Perceptual grouping reduces perceived speed but does not change uncertainty

Poster Presentation 43.443: Monday, May 18, 2026, 8:30 am – 12:30 pm, Pavilion
Session: Motion: Illusions

Alejandro G. Garcia1,2 (), Chi T. K. Dao1,2, Pascal Mamassian3, Peter J. Kohler1,2; 1Department of Psychology, York University, 2Centre for Vision Research, York University, 3CNRS & École Normale Supérieure

When four dot pairs rotate about the vertices of an implied square, they are initially perceived as four independently rotating pairs: the “local percept”. Soon, however, observers begin to perceptually group the dots into two overlapping illusory squares translating along a circular trajectory: the “global percept” (Anstis, 2003).

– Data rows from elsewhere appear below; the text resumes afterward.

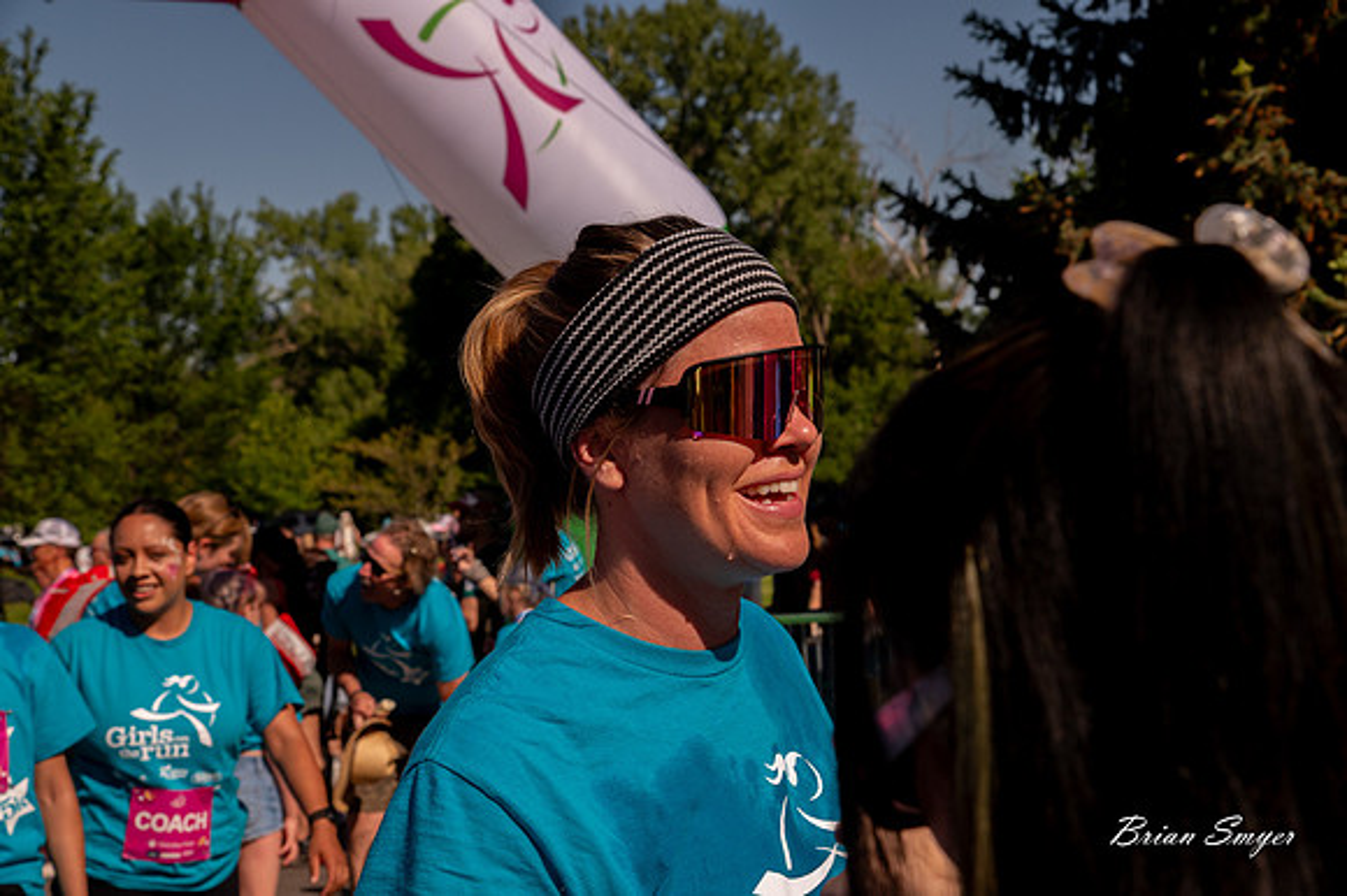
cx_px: 674
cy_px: 448
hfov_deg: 28.9
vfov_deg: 19.4
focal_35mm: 70
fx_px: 2618
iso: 800
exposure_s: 1/2000
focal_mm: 70
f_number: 11
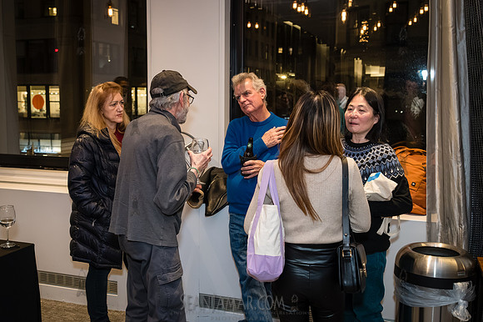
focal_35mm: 40
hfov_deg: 48.2
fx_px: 538
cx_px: 208
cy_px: 159
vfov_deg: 33.3
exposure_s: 1/200
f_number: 5
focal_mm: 35
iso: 6400
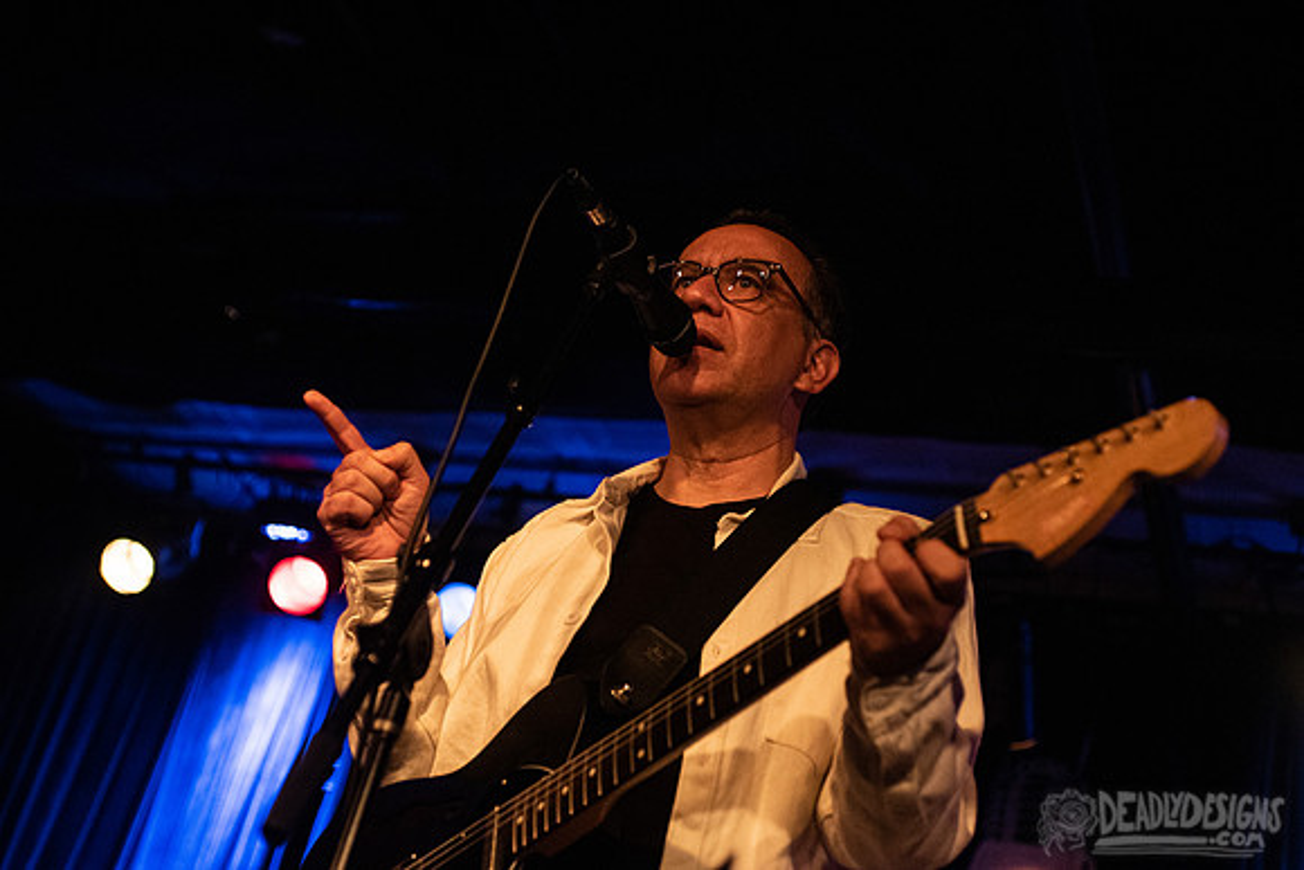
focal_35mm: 56
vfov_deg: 24.3
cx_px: 700
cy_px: 403
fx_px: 2023
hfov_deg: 35.7
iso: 3200
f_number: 3.2
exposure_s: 1/125
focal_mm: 52
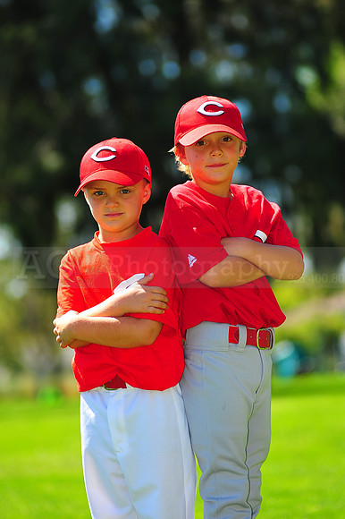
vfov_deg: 11.4
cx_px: 172
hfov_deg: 7.6
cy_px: 260
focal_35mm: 180
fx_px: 2590
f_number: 4.5
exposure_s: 1/640
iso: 200
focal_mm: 180
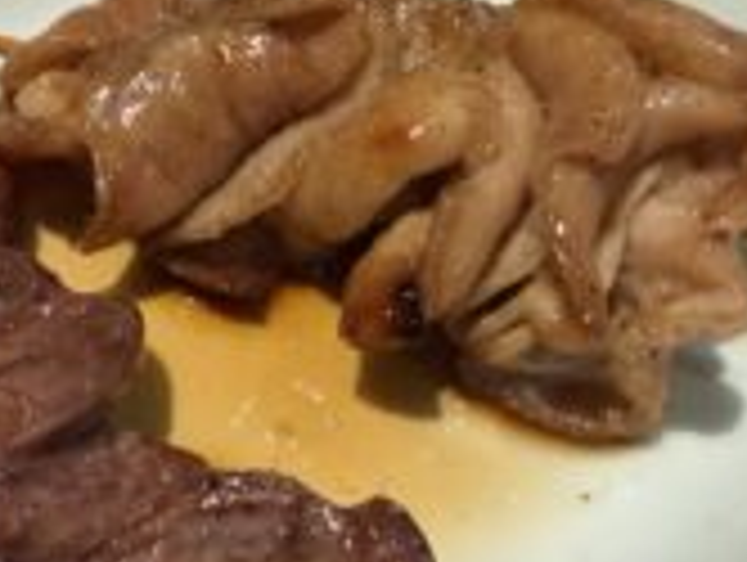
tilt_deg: -49.1
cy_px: 247
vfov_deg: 28.1
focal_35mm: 52
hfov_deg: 36.4
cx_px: 248
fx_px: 1124
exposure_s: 1/120
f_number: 2.2
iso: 250
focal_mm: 2.22
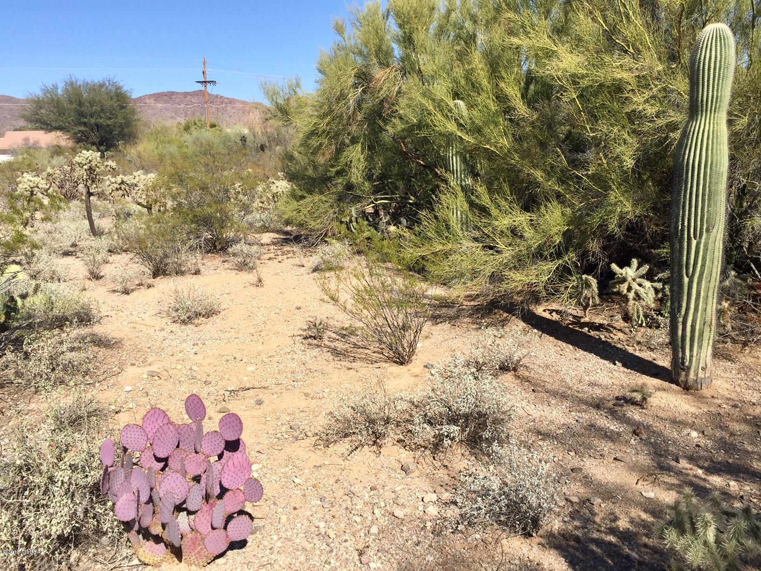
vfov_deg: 48.2
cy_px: 286
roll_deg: +0.7
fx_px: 638
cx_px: 380
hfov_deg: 61.7
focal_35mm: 29
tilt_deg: -9.7
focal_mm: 4.15
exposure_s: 1/2198
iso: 32
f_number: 2.2
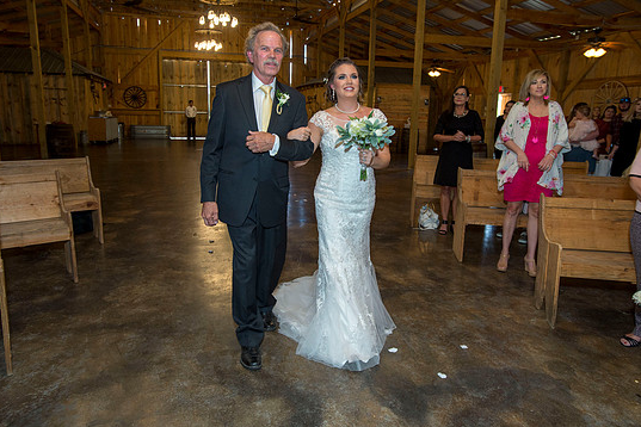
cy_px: 202
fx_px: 481
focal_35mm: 27
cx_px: 321
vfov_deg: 47.9
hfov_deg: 67.4
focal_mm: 25
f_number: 5
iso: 1600
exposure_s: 1/125
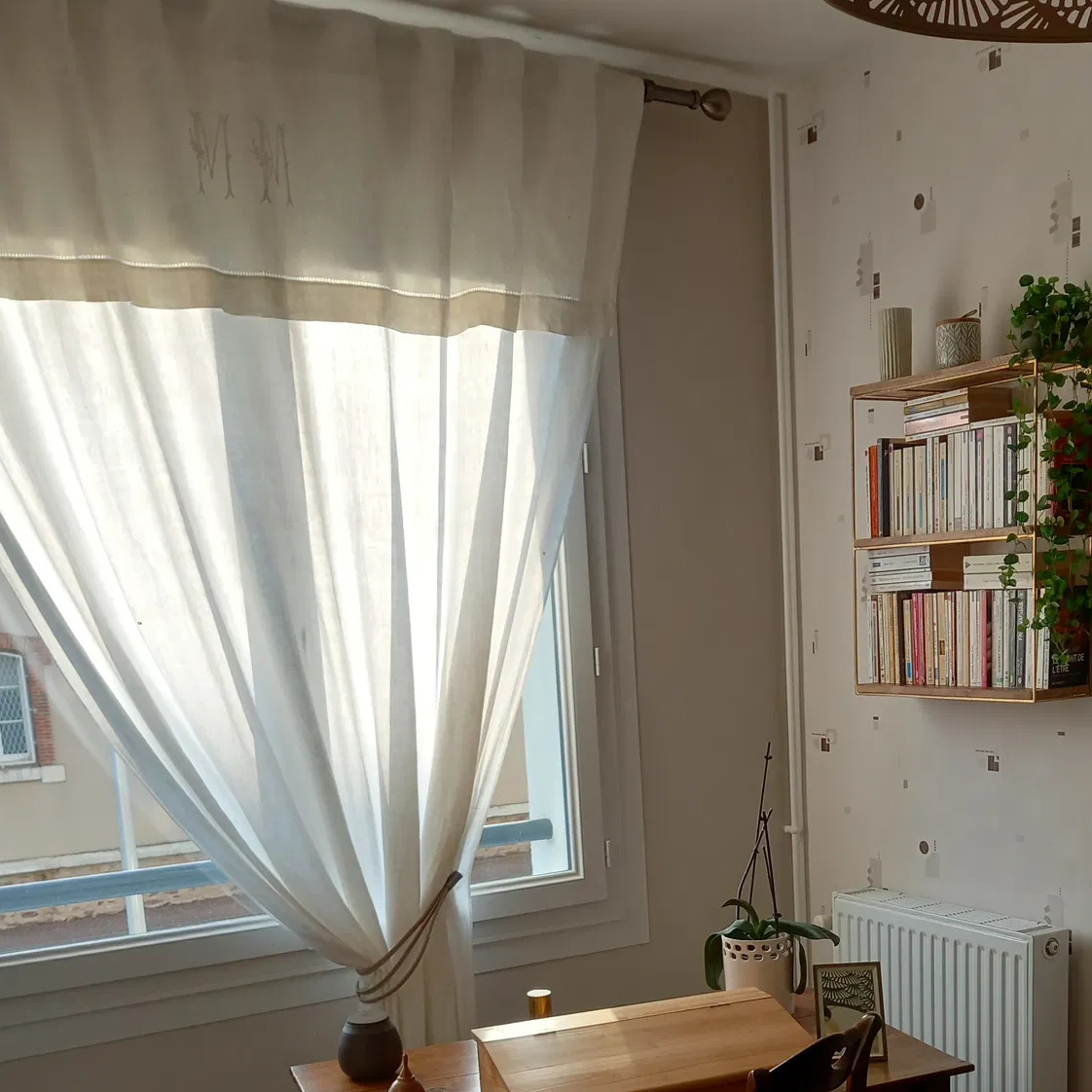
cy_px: 872
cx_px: 718
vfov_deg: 38.5
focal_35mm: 42
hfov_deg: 39.6
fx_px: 1499
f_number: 2
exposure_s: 1/60
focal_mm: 4.6
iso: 40
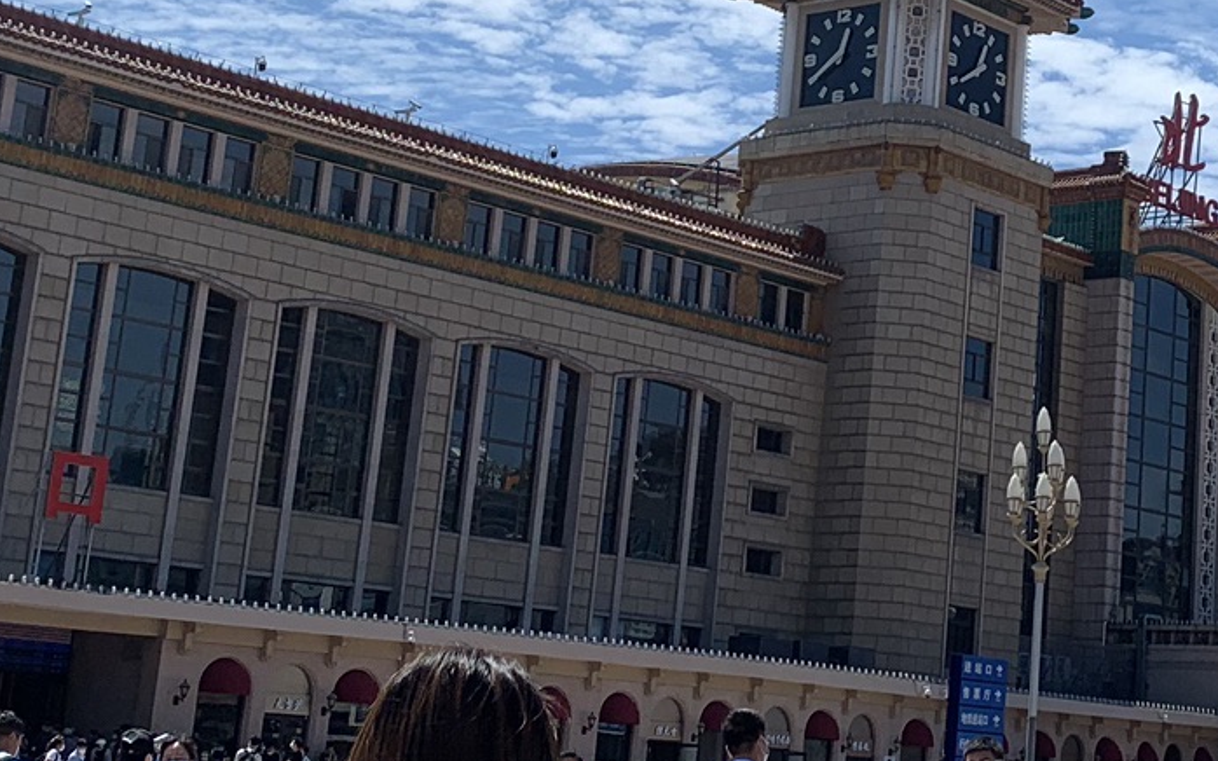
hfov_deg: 25.4
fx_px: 2622
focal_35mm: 79
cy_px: 140
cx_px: 1091
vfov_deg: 16.4
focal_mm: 4.25
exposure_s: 1/2915
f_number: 1.8
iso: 25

Previous research has demonstrated that the global percept appears to move slower than the local percept (Kohler et al., 2009). This so-called “global slowdown” cannot be explained by differences in perceived size, emergent rotation, or number of perceived moving elements between the two percepts (Kohler et al., 2014). Here, we test the possibility that the effect arises from systematic differences in sensory uncertainty of speed estimates between the two percepts. If the global percept is associated with higher uncertainty, a Bayesian prior toward slow motion (Weiss et al., 2002) would lead to a reduction in perceived speed. As in previous work, we used a 2AFC task where participants compared the speed of two configurations presented on either side of fixation. The reference configuration always moved at a fixed speed, while the test configuration took on a range of different predetermined speeds across trials. We measured the slowdown effect by comparing a global-biased reference configuration to a local-biased test configuration and computing the Point of Subjective Equality. To assess uncertainty, we measured the slopes of the psychometric functions obtained from control conditions in which both reference and test configurations were either local-biased or global-biased. We found no significant difference in the slopes between the two percepts, indicating comparable levels of uncertainty. We replicated the global slowdown effect but found no systematic relationship between size of the effect and local-global differences in uncertainty. This suggests that a Bayesian prior for slow motion is not responsible for the global slowdown effect.

Acknowledgements: This research was undertaken thanks in part to funding from the Vision: Science to Applications, supported by the Canada First Research Excellence Fund. Additional support was provided by a Natural Sciences and Engineering Research Council of Canada Discovery Grant awarded to PJK.